ABSTRACT

Temporality is evidently an organized structure. The three so-called “elements” of time, past, present, and future, should not be considered as a collection of “givens” for us to sum up-for example, as an infinite series of “nows” in which some are not yet and others are no longer-but rather as the structured moments of an original synthesis. Otherwise we will immediately meet with this paradox: the past is no longer; the future is not yet; as for the instantaneous present, everyone knows that this does not exist at all but is the limit of an infinite division, like a point without dimension. Thus the whole series is annihilated and doubly so since the future “now,” for example, is a nothingness qua future and will be realized in nothingness when it passes on to the state of a present “now.” The only possible method by which to study temporality is to approach it as a totality which dominates its secondary structures and which confers on them their meaning.
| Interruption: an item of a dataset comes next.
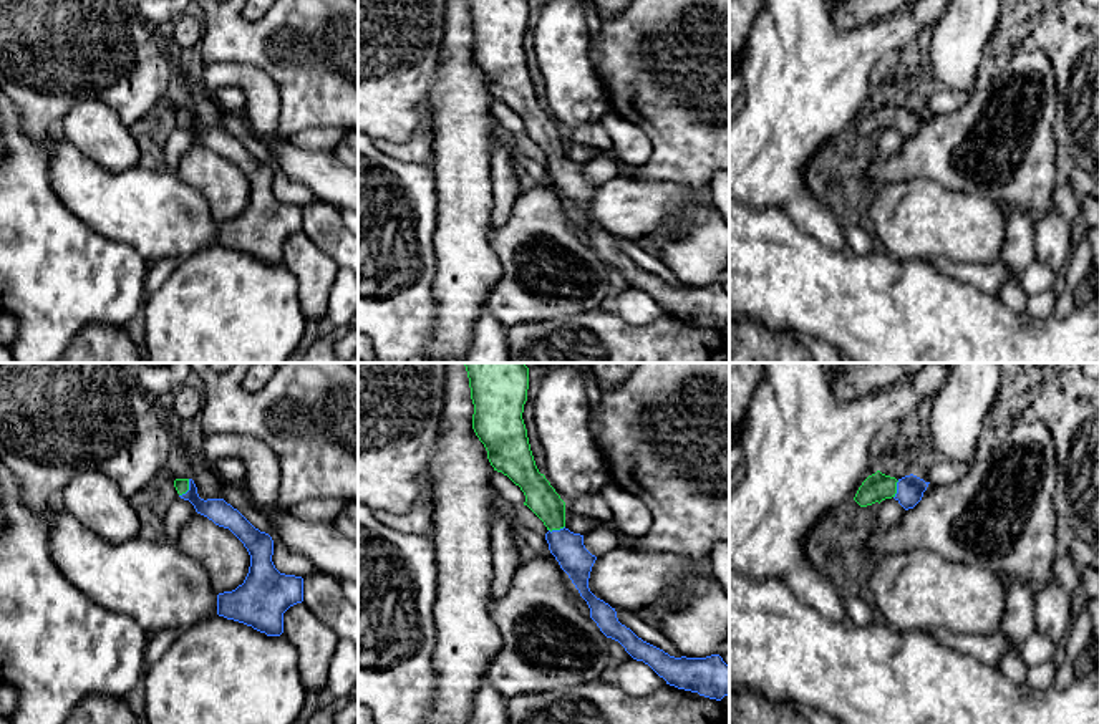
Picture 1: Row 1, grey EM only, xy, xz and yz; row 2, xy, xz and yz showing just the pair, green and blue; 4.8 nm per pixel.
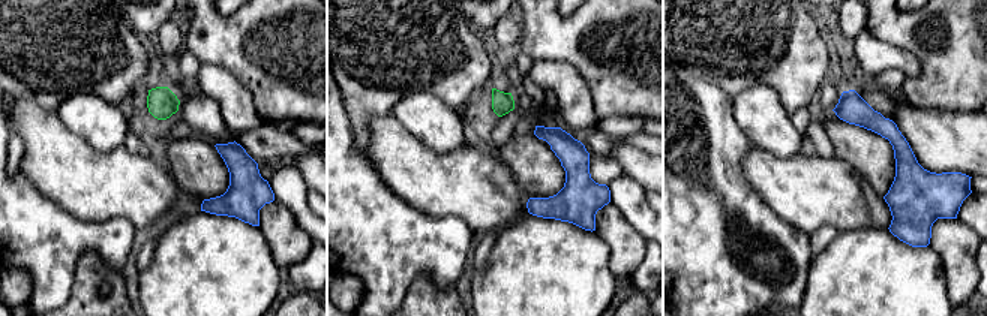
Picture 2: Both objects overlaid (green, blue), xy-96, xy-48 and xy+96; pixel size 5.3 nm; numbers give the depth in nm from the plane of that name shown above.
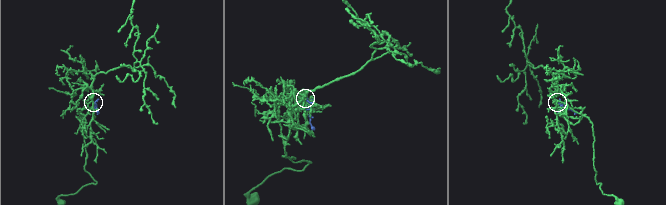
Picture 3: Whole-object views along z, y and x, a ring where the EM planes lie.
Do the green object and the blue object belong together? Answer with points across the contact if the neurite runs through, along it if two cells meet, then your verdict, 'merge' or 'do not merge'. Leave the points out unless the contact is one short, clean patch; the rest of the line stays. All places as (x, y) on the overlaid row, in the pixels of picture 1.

We will never lose sight of this fact. Nevertheless we can not launch into an examination of the being of Time without a preliminary clarification of the too often obscure meaning of the three dimensions by means of pre-ontological, phenomenological description. We must, however, consider this phenomenological description as merely a provisional work whose goal is only to enable us to attain an intuition of temporality as a whole. In particular our description must enable us to see each dimension appear on the foundation of temporal totality without our ever forgetting the Unselbständigkeit of that dimension.